Vers une approche intégrée et fondée sur les risques
Au cœur des échanges figure la nécessité d’adopter une approche dite fondée sur les risques, permettant de mieux cibler les menaces tout en optimisant l’allocation des ressources.
Pour le président de la CENTIF, Aquitème Tchaa Bignossi, l’efficacité du dispositif repose avant tout sur la capacité des acteurs à agir de manière concertée. « Nous devons travailler ensemble pour prévenir, détecter et sanctionner efficacement toute infraction liée au financement du terrorisme », a-t-il rappelé.
Cette approche vise également à concilier les impératifs de transparence financière avec la préservation de l’espace civique.
Une mise à niveau juridique en cours
Les discussions intègrent par ailleurs les évolutions introduites par la nouvelle loi relative à la lutte contre le blanchiment de capitaux et le financement du terrorisme, adoptée au début du mois de mars 2026.
Ce texte renforce le cadre juridique national, en dotant les autorités de moyens accrus en matière de prévention, de détection et de répression des infractions financières.

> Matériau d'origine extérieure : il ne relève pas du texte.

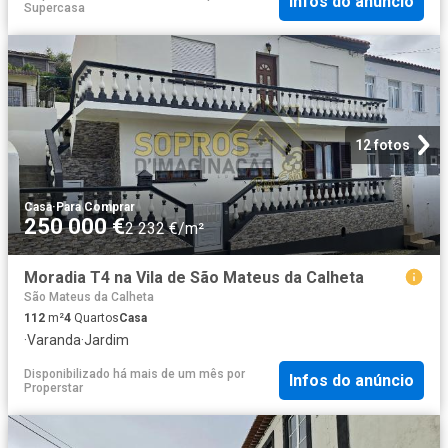
Infos do anúncio
Supercasa
12 fotos
Casa
·
Para Comprar
250 000 €
2 232 €/m²
Moradia T4 na Vila de São Mateus da Calheta
São Mateus da Calheta
112
m²
4
Quartos
Casa
·
Varanda
·
Jardim
Disponibilizado há mais de um mês
por
Infos do anúncio
Properstar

Un partage d’expériences pour renforcer l’efficacité opérationnelle
Prévu sur trois jours, l’atelier permet aux participants d’examiner des cas pratiques, d’échanger sur les meilleures pratiques et d’harmoniser leurs méthodes d’intervention.
Cette démarche vise à améliorer la réactivité du dispositif national et à renforcer la synergie entre les acteurs judiciaires et sécuritaires.
En misant sur la coordination, l’actualisation des outils juridiques et le partage d’expertise, la CENTIF entend consolider l’efficacité de la lutte contre les flux financiers illicites. Un enjeu stratégique dans un environnement où les menaces évoluent rapidement et nécessitent des réponses structurées.